Clare took the semester off. She spent weeks in the public library, crying and wandering up and down the mystery section, looking for something she hadn’t read. A woman she didn’t know popped out from behind the stacks and handed her a little ivory pamphlet, the pages held together with a dark-blue silk ribbon. On the front it said, GOD NEVER GIVES US MORE THAN WE CAN BEAR. The woman ran off and Clare caught the eye of the librarian, who mouthed the words “ovarian cancer.” Clare carried it with her to the parking lot and looked over her shoulder to make sure the woman was gone and then she tossed it in the trash.

After the library, Clare went to the coffeehouse or to the Turkish restaurant, where they knew how to treat widows. Every evening at six, men would spill out of the church across the street from the coffeehouse. A few would smoke in the vestibule and a few more would come in and order coffee and a couple of cookies and sit down to play chess. They were not like the chess players Clare had known.

One evening, one of the older men, with a tidy silver crew cut and pants yanked up a little too high, approached Clare. (William had dressed beautifully. Clare and Isabel used to talk about how beautifully he dressed; Clare said he dressed the way the Duke of Windsor would have if he’d been a hundred pounds heavier and not such a weenie and Isabel said, “That’s wonderful. May I tell him?”)

The man said gently, “Are you waiting for the meeting?”

Clare said, in her Isabel voice, that it was very kind of him to ask, but there was no meeting she was waiting for.

He said, “Well, I see you here a lot. I thought maybe you were trying to decide whether or not to go to the next meeting.”

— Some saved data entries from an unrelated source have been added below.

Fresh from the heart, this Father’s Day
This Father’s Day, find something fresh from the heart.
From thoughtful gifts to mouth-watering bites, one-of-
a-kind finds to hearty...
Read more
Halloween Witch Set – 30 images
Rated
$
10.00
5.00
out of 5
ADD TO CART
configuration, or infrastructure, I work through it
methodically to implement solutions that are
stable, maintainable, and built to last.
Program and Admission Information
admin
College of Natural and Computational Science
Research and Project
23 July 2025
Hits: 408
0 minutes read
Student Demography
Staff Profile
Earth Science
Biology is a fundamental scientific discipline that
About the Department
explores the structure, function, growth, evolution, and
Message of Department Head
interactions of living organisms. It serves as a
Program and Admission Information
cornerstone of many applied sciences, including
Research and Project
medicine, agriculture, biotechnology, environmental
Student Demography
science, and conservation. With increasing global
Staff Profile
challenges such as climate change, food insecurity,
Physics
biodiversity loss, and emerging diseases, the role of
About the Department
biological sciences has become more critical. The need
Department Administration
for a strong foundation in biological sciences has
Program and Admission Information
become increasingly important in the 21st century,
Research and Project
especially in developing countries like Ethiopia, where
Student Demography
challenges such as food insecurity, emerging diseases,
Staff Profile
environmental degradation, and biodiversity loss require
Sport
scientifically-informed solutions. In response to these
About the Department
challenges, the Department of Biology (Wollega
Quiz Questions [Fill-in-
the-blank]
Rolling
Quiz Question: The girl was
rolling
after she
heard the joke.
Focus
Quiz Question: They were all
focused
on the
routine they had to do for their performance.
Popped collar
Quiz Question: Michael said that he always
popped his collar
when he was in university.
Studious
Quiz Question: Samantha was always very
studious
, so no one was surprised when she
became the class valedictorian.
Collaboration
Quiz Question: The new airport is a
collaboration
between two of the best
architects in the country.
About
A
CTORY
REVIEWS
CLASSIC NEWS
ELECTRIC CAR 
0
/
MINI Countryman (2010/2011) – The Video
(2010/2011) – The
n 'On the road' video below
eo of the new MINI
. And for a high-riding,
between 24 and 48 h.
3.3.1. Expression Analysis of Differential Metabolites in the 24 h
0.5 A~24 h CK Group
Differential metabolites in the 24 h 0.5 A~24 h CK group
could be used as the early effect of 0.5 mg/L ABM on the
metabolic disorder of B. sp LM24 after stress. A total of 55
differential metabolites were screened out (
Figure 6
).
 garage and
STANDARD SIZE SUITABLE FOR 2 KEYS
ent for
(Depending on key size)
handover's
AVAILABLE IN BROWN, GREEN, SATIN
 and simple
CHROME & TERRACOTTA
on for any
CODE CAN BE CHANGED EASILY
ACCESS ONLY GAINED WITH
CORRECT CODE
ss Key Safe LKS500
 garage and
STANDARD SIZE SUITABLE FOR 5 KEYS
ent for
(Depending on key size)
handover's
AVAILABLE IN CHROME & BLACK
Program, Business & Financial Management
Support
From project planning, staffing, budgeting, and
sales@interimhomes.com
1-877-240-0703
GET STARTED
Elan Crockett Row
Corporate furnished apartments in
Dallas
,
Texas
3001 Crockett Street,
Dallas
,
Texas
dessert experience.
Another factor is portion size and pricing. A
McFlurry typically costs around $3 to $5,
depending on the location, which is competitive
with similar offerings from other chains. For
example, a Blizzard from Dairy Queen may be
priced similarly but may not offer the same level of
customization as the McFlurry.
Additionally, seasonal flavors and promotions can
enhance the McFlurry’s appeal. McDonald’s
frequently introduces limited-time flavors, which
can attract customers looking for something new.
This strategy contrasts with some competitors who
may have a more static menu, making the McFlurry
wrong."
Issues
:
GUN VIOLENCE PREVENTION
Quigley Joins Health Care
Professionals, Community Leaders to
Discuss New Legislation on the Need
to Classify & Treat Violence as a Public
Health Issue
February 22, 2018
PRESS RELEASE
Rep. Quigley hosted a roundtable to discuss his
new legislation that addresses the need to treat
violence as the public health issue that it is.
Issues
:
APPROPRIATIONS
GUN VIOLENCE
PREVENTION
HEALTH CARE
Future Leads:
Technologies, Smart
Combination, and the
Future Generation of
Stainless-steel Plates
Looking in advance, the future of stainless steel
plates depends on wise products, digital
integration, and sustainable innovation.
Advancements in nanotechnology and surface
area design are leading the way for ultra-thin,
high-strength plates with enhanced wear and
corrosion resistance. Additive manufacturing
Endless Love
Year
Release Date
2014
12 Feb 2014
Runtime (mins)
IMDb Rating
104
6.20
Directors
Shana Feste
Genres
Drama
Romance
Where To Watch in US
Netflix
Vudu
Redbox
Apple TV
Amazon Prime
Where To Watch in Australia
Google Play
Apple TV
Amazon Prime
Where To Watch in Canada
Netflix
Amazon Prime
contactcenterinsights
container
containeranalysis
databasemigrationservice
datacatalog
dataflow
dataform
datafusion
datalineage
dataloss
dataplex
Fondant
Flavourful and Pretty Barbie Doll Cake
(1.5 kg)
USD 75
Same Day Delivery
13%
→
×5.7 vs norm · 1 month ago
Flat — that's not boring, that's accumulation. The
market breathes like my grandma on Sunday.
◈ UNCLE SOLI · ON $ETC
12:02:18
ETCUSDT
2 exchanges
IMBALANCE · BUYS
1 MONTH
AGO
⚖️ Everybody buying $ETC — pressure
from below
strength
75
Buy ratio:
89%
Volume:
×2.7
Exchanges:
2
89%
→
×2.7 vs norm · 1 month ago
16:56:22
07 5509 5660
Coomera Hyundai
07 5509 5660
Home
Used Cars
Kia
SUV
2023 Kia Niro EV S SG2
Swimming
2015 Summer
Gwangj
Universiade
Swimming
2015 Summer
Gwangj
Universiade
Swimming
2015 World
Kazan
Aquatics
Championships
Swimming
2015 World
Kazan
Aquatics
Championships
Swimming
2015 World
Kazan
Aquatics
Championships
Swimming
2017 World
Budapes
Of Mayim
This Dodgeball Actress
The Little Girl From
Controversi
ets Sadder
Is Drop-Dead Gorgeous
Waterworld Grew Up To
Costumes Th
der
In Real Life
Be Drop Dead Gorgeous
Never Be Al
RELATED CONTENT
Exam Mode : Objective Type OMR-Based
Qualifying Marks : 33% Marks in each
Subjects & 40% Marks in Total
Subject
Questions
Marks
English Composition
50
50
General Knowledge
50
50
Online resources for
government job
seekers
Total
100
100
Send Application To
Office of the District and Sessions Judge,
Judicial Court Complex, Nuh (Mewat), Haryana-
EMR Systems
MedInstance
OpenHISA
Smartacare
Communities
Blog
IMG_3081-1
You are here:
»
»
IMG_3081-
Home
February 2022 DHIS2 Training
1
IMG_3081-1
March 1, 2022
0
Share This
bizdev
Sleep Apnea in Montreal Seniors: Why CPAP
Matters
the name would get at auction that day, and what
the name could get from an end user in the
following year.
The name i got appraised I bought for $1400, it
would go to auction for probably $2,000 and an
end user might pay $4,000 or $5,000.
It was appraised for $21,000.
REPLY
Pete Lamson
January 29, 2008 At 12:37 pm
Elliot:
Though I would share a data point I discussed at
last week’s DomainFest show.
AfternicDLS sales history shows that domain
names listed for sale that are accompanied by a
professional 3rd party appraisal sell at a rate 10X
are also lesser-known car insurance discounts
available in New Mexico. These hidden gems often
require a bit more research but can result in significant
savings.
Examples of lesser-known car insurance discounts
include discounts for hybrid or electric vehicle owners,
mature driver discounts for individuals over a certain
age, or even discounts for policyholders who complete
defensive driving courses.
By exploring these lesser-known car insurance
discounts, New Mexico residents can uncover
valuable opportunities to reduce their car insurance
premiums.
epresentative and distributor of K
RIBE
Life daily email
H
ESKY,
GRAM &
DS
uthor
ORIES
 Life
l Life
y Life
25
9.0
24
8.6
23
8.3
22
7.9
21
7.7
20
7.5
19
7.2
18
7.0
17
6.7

Clare said that she hadn’t made up her mind, which could have been true. She could just as soon have gone to an AA meeting as to a No Rest for the Weary meeting or a People Sick of Life meeting. And Clare did know something about drinking, she thought. Sometime after she and William had decided, for the thousandth time, that their affair was a terrible thing, that their love for their spouses was much greater than their love for each other, that William and Isabel were suited , just like Charles and Clare were suited, and that the William and Clare thing was nothing more than some odd summer lightning that would pass as soon as the season changed, Clare found herself having three glasses of wine every night. Her goal, every night, was to climb into bed early, exhausted and tipsy, and fall deeply asleep before she could say anything to Charles about William. It was her version of One Day at a Time, and it worked for two years, until she woke up one night, crying and saying William’s name into her pillow over and over again. Clare didn’t think that that was the kind of reckless behavior that interested the people across the street.